* [Texte extrait]
▼▼▼

Ida, c’est le lotus qui pousse dans la fange, symbole impérissable de beauté parmi les paysages surdéterminés et foncièrement laids de la Pologne d’après-guerre. Ida, c’est un joyau de composition photographique sur fond de bâtiments délabrés cent fois visités et de routes de campagne anonymes. Mais surtout, Ida est Agata Trzebuchowska, révélation mystique d’une splendeur voilée qui nous révèle ses secrets au compte-goutte, rivalisant ainsi d’érotisme avec toutes les starlettes scintillantes d’Hollywood. On voudrait encenser la simplicité désarmante du film, son économie narrative ou la qualité universelle de son récit, mais ce serait manquer de respect à son héroïne éponyme. Fascinante idole de beauté pure, elle constitue la pièce maîtresse de la mise en scène. Non seulement est-ce que ses contraignants atours monastiques nous forcent-ils constamment à deviner son jeune corps ferme, mais toute la photographie noir et blanc lui semble entièrement dévote. Plutôt que son corps, cette dernière s’efforce de nous faire deviner sa splendide rousseur dont la révélation tardive et éthérée force la plus déférente admiration. Mieux encore, elle accentue le caractère sublime de prunelles infinies où s’évanouit miraculeusement toute la rigidité du dogme religieux, vaincu par l’exquise beauté de l’incarnation terrestre.

Texte : Olivier Thibodeau




GONE GIRL
David Fincher  |  États-Unis  |  2014

À bien des égards, Gone Girl s’impose comme la continuation logique de The Girl with the Dragon Tattoo alors qu’il est de nouveau question d’apparences trompeuses ainsi que de manipulation des faits, de l’information et de l’individu en soi. Gone Girl s’évertue toutefois à dénouer les fils de son récit dès la fin du premier acte, nous obligeant dès lors à reconsidérer nos positions et à nous méfier des images qui défilent sous nos yeux. Le monde dans lequel nous immisce David Fincher en est un où il est particulièrement facile de perdre tous repères. Une image vaut mille mots, certes, mais il est si facile d’en altérer le sens et la vérité. Plus cynique que jamais, Fincher nous demande à quel point nous connaissons ces gens qui nous entourent, à quel point nous sommes capables de voir au-delà des apparences, de penser par nous-mêmes et de tirer nos propres conclusions. Au cœur d’une société dominée par l’image, il est facile de croire que nous possédons un portrait d’ensemble d’une situation donnée. Mais il en est souvent tout autrement.

▲▲▲

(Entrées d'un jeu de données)
▼▼▼

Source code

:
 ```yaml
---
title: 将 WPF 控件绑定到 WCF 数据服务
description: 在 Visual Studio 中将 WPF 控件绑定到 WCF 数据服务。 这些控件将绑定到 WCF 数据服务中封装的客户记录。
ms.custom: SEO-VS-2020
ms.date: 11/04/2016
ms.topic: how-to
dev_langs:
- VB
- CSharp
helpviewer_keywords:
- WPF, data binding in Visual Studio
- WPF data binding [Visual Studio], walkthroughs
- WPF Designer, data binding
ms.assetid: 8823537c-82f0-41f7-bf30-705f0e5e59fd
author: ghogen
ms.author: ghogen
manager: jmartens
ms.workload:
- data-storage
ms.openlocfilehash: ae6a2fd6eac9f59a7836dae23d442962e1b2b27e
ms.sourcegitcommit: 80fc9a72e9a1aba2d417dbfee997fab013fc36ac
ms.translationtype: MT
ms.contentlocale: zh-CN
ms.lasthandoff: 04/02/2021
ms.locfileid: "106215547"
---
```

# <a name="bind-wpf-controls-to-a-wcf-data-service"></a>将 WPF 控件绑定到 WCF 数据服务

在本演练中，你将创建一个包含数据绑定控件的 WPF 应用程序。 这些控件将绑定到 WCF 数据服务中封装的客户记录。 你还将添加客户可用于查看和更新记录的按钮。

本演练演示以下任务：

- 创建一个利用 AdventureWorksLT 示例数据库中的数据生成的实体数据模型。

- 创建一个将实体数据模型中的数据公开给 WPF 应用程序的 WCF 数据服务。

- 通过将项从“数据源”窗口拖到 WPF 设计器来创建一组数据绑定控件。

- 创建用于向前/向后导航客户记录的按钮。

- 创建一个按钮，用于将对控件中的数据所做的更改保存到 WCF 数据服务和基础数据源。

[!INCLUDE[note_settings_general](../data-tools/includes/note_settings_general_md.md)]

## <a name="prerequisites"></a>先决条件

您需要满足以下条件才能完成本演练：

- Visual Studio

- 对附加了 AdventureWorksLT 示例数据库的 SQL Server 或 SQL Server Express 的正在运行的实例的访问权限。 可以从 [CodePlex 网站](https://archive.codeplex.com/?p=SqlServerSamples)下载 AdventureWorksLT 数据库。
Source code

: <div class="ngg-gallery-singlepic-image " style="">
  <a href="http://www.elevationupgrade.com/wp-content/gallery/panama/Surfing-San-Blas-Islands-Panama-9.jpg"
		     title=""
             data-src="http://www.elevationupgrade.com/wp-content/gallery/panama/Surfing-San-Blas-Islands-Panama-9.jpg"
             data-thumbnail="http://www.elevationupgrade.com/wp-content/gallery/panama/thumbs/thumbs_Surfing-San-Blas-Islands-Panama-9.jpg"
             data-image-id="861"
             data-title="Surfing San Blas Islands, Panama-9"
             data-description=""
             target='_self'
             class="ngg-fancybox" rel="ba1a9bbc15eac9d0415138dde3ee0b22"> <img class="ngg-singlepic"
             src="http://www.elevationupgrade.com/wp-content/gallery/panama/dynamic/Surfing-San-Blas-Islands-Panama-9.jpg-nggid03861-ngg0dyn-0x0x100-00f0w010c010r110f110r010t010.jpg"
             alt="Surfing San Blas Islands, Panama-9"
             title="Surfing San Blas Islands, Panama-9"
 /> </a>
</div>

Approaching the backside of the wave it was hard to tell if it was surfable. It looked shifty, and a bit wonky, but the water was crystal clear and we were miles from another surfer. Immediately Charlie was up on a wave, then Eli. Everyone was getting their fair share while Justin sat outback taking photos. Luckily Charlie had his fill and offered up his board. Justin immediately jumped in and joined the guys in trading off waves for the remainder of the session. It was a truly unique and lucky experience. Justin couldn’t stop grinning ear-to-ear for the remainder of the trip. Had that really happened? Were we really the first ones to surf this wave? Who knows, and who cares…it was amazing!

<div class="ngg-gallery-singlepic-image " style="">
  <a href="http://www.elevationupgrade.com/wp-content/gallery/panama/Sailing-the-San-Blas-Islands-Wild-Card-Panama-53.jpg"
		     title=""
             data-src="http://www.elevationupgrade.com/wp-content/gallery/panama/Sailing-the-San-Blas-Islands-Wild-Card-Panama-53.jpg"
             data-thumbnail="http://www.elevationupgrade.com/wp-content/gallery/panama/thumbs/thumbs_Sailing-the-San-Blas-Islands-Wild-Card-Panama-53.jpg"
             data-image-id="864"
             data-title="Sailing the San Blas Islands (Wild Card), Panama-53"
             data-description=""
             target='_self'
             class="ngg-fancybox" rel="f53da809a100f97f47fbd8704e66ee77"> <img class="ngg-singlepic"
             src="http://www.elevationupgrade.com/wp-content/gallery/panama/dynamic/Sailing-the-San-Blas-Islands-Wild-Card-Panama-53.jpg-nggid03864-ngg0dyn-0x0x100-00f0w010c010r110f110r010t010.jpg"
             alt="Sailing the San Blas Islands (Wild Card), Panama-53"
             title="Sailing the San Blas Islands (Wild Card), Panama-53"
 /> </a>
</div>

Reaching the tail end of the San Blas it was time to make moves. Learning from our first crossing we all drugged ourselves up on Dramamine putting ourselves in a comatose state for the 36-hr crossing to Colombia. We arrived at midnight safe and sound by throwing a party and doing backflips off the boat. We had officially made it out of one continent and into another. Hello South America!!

▲▲▲

* [Consigne 1]
D'après le texte sur les films, quelle actrice joue Ida ?
* [Consigne 2]
Poursuivez le texte sur les films en reprenant juste après sa dernière phrase.
Ces enregistrements n'ont rien à voir avec le texte sur les films.

* [Votre réponse 1]
Agata Trzebuchowska.

* [Votre réponse 2]
Texte : Jean-François Vandeuren




TRANSATLANTIQUE
Félix Dufour-Laperrière  |  Québec  |  2014

Loin de la houle des collectivités terrestres, Transatlantique tangue au rythme de «l’éternitude». Bien-être dans la civilisation. Depuis ses débuts comme cinéaste, Félix Dufour-Laperrière travaille la matière, au sens propre comme au figuré. Cette fois-ci, à bord d’un cargo, il la laisse fleurir à même les contingences du voyage, recueillant la vie des matelots parmi le pétrissage des flots marins. Déléguant son et image à Gabriel et Nicolas, frères du réalisateur, le trio s’engage en symbiose dans une observation en noir et blanc, où formes et contrastes dévoilent ou suggèrent l’organisation de la vie sociale. Dans une photographie regorgeant de noirs profonds, découpés de contre-jours ou d’éclairages portuaires, par exemple, le vaisseau vrombissant passe pour un simulacre face à l’immensité implacable de l’océan. Véritable ciment esthétique de cet essai documentaire, la recherche d’un langage visuel par l’abstraction formelle provoque une étrangement gracieuse impression de finitude. Lorsque le spectateur se fait avaler par le ressac des vagues en négatif, ne sachant plus trop s’il les contemples d’en dessous ou d’au-dessus, il ne peut qu’être mu par les forces en présence et accepter de se contempler perdre prise. Puis, jamais les berges du Saint-Laurent n’auront semblé plus apaisantes pour l’âme québécoise.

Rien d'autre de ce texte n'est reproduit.